What is expected » Take from the material every line that contains the word "Sackville".

====================

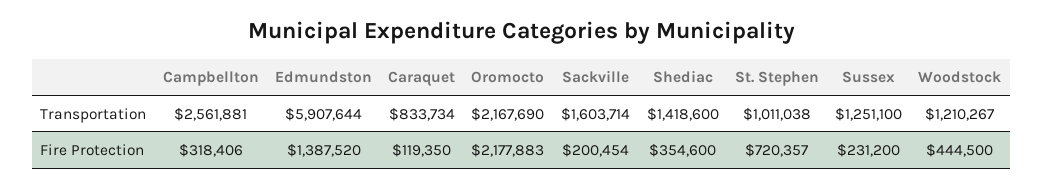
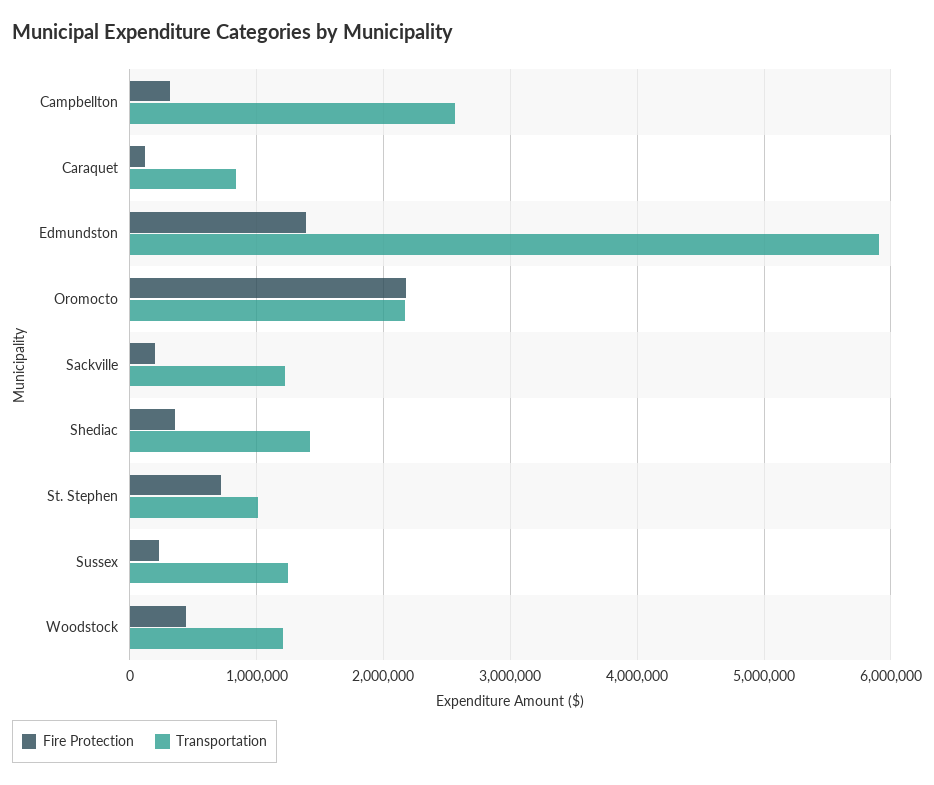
  {
    "Transportation": {
      "Campbellton": 2561881,
      "Edmundston": 5907644,
      "Caraquet": 833734,
      "Oromocto": 2167690,
-     "Sackville": 1603714,
+     "Sackville": 1200000,
      "Shediac": 1418600,
      "St. Stephen": 1011038,
      "Sussex": 1251100,
      "Woodstock": 1210267
    },
    "Fire Protection": {
      "Campbellton": 318406,
      "Edmundston": 1387520,
      "Caraquet": 119350,
      "Oromocto": 2177883,
      "Sackville": 200454,
      "Shediac": 354600,
      "St. Stephen": 720357,
      "Sussex": 231200,
      "Woodstock": 444500
    }
  }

====================

Solution to this exercise »
-     "Sackville": 1603714,
+     "Sackville": 1200000,
      "Sackville": 200454,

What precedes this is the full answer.